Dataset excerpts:
###

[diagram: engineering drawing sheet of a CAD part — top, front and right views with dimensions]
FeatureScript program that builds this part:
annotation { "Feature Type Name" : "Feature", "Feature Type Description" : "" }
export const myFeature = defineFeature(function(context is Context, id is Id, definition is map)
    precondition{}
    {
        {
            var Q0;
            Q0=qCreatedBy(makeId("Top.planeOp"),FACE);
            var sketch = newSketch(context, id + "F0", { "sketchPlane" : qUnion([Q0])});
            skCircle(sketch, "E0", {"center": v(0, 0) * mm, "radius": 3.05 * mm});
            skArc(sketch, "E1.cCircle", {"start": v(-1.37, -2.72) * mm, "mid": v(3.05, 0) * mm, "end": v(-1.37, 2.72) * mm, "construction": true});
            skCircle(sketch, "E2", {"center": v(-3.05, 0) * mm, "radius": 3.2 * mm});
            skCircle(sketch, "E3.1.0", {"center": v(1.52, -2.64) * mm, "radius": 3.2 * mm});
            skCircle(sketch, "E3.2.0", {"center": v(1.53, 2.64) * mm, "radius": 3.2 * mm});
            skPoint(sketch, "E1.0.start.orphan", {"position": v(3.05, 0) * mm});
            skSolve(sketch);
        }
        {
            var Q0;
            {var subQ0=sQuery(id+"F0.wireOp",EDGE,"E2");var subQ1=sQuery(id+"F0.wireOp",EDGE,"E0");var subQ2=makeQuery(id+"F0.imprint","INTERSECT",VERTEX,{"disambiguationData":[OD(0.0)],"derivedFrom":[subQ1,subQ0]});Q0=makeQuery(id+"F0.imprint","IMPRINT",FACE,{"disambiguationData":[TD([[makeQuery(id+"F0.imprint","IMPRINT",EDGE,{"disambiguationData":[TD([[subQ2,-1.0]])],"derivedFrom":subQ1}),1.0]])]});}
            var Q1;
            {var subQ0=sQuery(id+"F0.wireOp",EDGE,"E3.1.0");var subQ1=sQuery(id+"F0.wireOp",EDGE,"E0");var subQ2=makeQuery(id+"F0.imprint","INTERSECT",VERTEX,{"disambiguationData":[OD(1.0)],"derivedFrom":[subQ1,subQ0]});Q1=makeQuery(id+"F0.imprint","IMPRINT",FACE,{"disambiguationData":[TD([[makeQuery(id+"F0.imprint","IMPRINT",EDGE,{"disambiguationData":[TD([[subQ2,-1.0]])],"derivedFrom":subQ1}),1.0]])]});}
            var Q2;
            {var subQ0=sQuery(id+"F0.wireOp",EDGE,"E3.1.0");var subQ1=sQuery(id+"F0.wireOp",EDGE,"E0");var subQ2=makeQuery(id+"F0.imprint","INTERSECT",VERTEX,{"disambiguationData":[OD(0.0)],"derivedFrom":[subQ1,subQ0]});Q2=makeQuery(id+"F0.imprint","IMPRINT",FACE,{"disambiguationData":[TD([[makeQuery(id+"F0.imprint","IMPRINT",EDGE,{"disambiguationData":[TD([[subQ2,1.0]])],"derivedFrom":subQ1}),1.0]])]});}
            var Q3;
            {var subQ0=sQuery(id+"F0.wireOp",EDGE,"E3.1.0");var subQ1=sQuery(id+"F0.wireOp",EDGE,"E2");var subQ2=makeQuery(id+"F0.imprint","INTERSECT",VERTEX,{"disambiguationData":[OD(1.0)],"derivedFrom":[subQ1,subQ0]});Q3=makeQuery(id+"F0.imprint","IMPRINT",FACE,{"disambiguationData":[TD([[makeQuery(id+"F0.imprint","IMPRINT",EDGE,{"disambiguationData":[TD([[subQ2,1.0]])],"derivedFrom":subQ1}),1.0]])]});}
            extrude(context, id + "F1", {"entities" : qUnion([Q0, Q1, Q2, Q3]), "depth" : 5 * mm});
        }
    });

###

▶ **Problem requirements**: Recast everything from the start of the records down to and including the line containing "v(1.52, -2.64) *" as a Markdown table with the columns Row and Text. Number each row and omit blank lines.

▶ **Exercise answer**:
| Row | Text |
|---|---|
| 1 | [diagram: engineering drawing sheet of a CAD part — top, front and right views with dimensions] |
| 2 | FeatureScript program that builds this part: |
| 3 | annotation { "Feature Type Name" : "Feature", "Feature Type Description" : "" } |
| 4 | export const myFeature = defineFeature(function(context is Context, id is Id, definition is map) |
| 5 |     precondition{} |
| 6 |     { |
| 7 |         { |
| 8 |             var Q0; |
| 9 |             Q0=qCreatedBy(makeId("Top.planeOp"),FACE); |
| 10 |             var sketch = newSketch(context, id + "F0", { "sketchPlane" : qUnion([Q0])}); |
| 11 |             skCircle(sketch, "E0", {"center": v(0, 0) * mm, "radius": 3.05 * mm}); |
| 12 |             skArc(sketch, "E1.cCircle", {"start": v(-1.37, -2.72) * mm, "mid": v(3.05, 0) * mm, "end": v(-1.37, 2.72) * mm, "construction": true}); |
| 13 |             skCircle(sketch, "E2", {"center": v(-3.05, 0) * mm, "radius": 3.2 * mm}); |
| 14 |             skCircle(sketch, "E3.1.0", {"center": v(1.52, -2.64) * mm, "radius": 3.2 * mm}); |